- [Zadania do wykonania]
[A] Według fragmentu o referendum, czyim poważnym błędem było rozpisanie wrześniowego referendum?
[B] Przepisz z fragmentu o referendum odcinek od „Owszem, jestem zwolenikiem” do „To nie przystoi.”.
[C] Proszę dopisać dalszy ciąg fragmentu o referendum, zaczynając po jego ostatnim zdaniu.

- [Fragment dokumentu]
┏━━

Żeby było jasne - uważałem rozpisanie wrześniowego referendum za poważny błąd prezydenta Komorowskiego, za który - i kilka innych jeszcze - ukarany został odsunięciem ze stanowiska. Jeśli byłoby to możliwe, to oczekiwałbym raczej odwołania niepotrzebnego referendum niż obwoływania nowego, w tym wyjątkowo niebezpiecznego dla stanu finansów państwowych pytania o obniżeniu wieku emerytalnego, czy tego boleśnie populistycznego o wieku rozpoczęcia szkoły.

No, ale je jestem przybyszem z zuepłnie innego wymiaru i polskość praktyczna nieustająco mnie zaskakuje, i nie są to niespodzianki przyjemne.

Owszem, jestem zwolenikiem stopniowej, rozłożonej na dziesięciolecia, zorganizowanej prywatyzacji lasów państwowych, Uważam, że własność prywatna, ograniczona i określona egzekwowanym prawem o lasach lepiej zajęłaby się gospodarowaniem. Ale nie za cenę tanich zagrywek, drwin z prawa i drwin z wyborców oraz ponurych żarcików z zasad funkcjonowania państwa. To nie przystoi.

Jestem za odrzuceniem przez Senat, w imię godności Rzeczypospolitej, prezydenckiej propozycji referendum.

┗━━

- [Materiał do ćwiczenia]
┏━━

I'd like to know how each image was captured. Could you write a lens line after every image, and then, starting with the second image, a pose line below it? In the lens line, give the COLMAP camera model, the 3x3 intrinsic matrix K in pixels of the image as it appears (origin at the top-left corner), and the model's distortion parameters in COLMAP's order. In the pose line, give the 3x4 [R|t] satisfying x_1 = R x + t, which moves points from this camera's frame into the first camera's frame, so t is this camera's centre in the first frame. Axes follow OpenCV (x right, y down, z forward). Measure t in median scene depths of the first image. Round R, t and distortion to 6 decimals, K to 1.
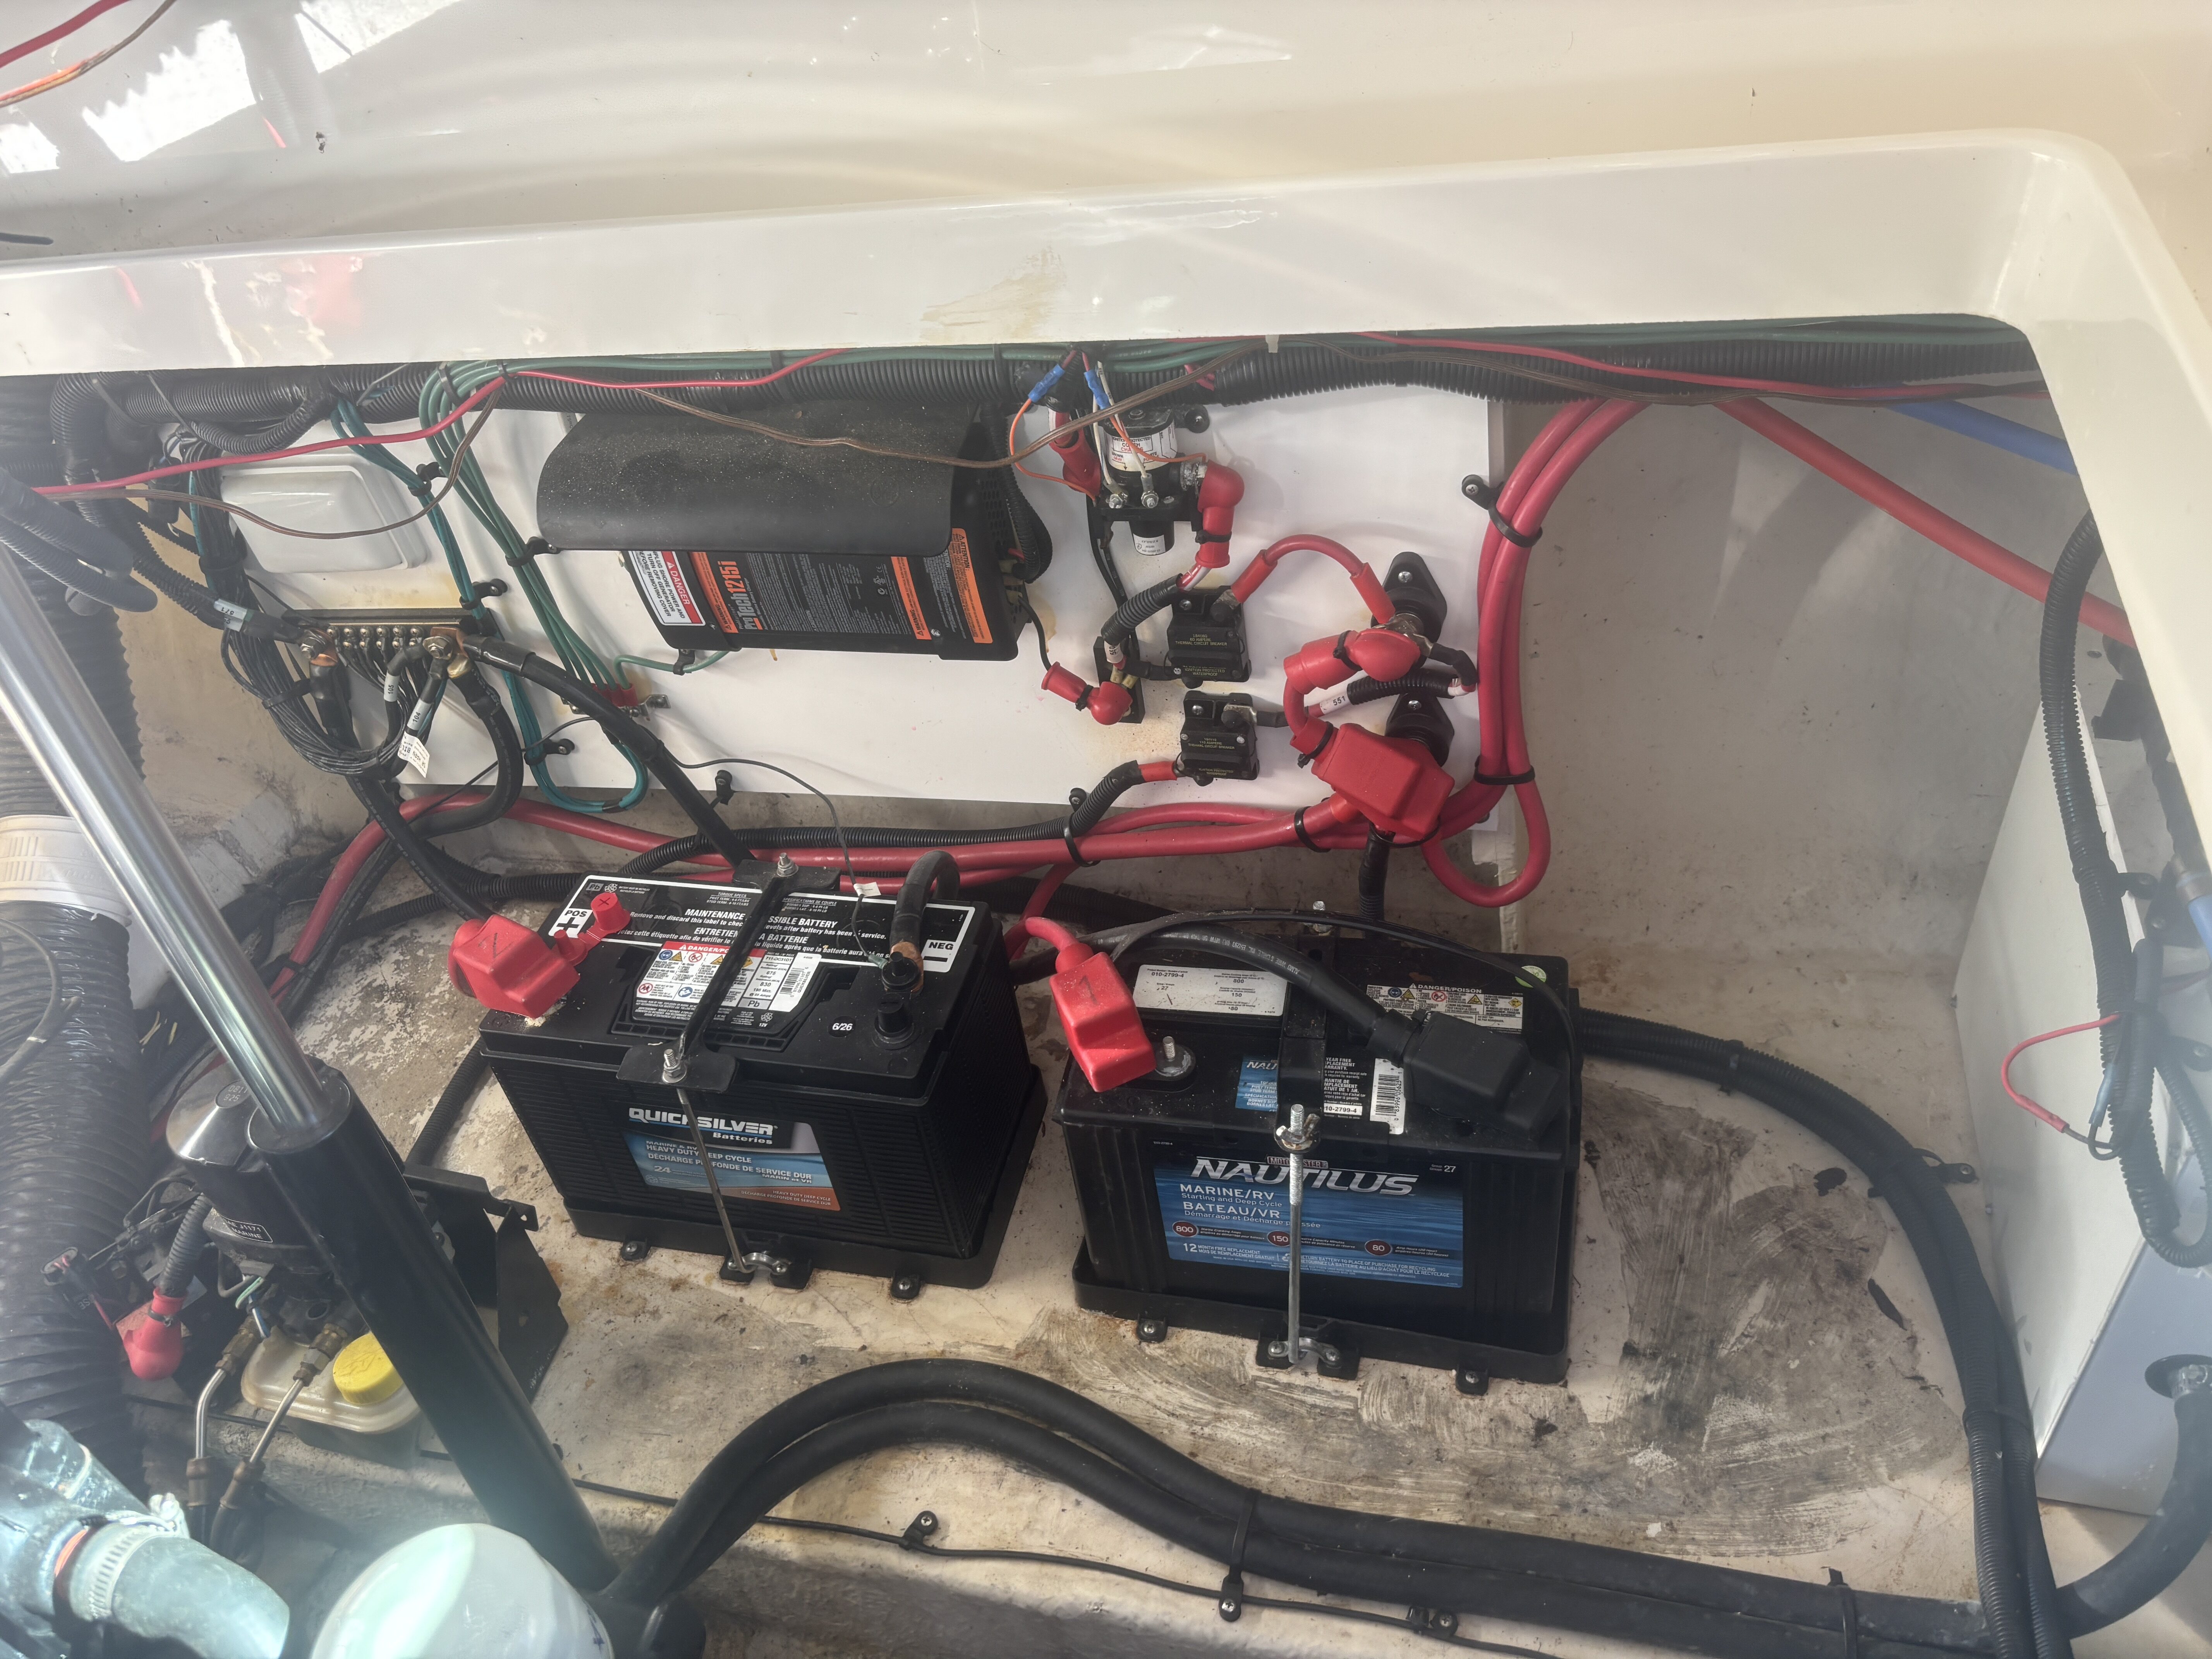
lens RADIAL K [[1671.2, 0, 1095.5], [0, 1671.2, 818.3], [0, 0, 1]] dist [0.030233, -0.047086]
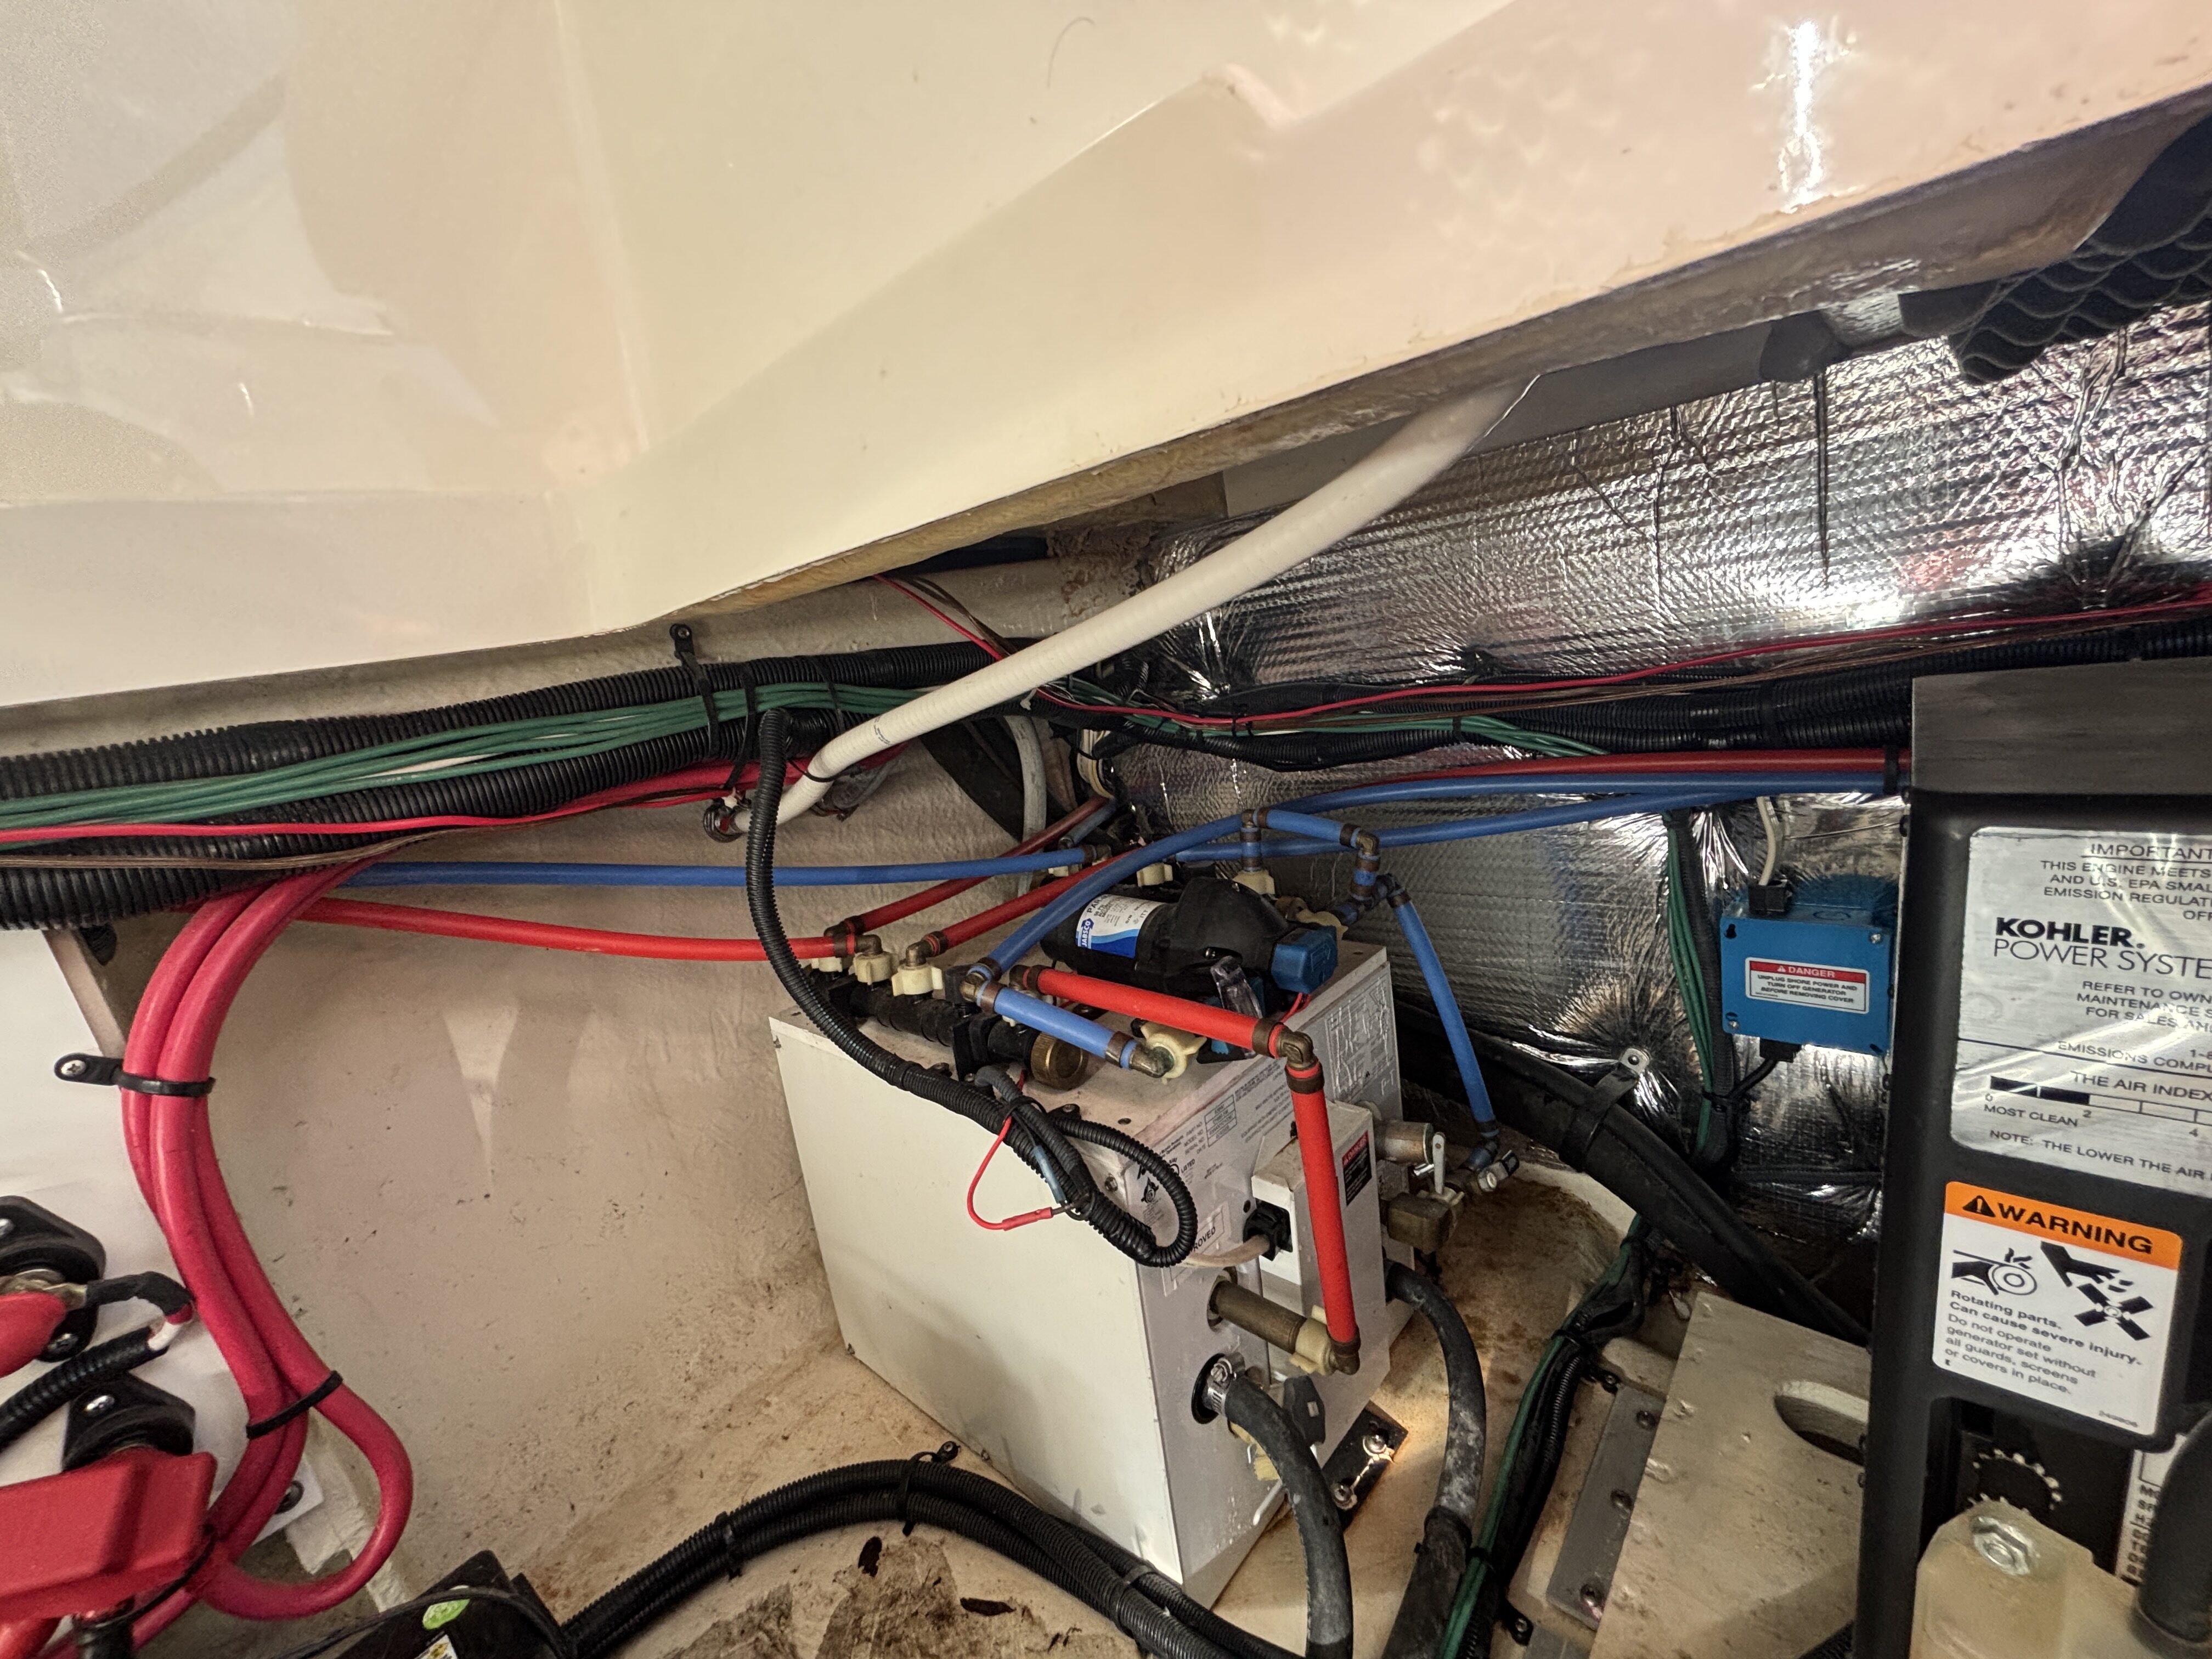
lens RADIAL K [[878.2, 0, 1103.3], [0, 878.2, 842.8], [0, 0, 1]] dist [-0.004665, -0.000859]
pose [[0.469616, -0.125478, 0.873908, 0.097369], [0.634237, 0.736536, -0.235069, 0.115678], [-0.614169, 0.664657, 0.425472, 0.415622]]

┗━━

- [Odpowiedzi według numerów]
[A] Prezydenta Komorowskiego.

[B]
Owszem, jestem zwolenikiem stopniowej, rozłożonej na dziesięciolecia, zorganizowanej prywatyzacji lasów państwowych, Uważam, że własność prywatna, ograniczona i określona egzekwowanym prawem o lasach lepiej zajęłaby się gospodarowaniem. Ale nie za cenę tanich zagrywek, drwin z prawa i drwin z wyborców oraz ponurych żarcików z zasad funkcjonowania państwa. To nie przystoi.

[C]
Poniżej podaję odpowiednie wyjątki z Ustawy o lasach  i Statutu:

Ustawa o lasach Art. 4:

1. Lasami stanowiącymi własność Skarbu Państwa zarządza Państwowe Gospodarstwo Leśne Lasy Państwowe, zwane dalej „Lasami Państwowymi”

/.../

3. W ramach sprawowanego zarządu Lasy Państwowe prowadzą gospodarkę leśną, gospodarują gruntami i innymi nieruchomościami oraz ruchomościami związanymi z gospodarką leśną, a także prowadzą ewidencję majątku Skarbu Państwa oraz ustalają jego wartość.

Podkreślam słowo zarządza, bo jest ono kluczowe dla zrozumienia pytania referendalnego. Zarządza, a więc nie ma uprawnień właścicielskich

Poniżej uprawnienia Dyrektora Generalnego PGL LP według Statutu. Proszę zauważyć brak jakichkolwiek uprawnień w zakresie zmian własnościowych lasów państwowych:

§ 8.  

1. Dyrektor Generalny ustala w szczególności:

1. szczegółowe zasady prowadzenia gospodarki leśnej w lasach zarządzanych przez Lasy Państwowe,

2. zasady sporządzania i realizacji planów gospodarczo-finansowych Lasów Państwowych,

3. zasady prowadzenia rachunkowości w Lasach Państwowych.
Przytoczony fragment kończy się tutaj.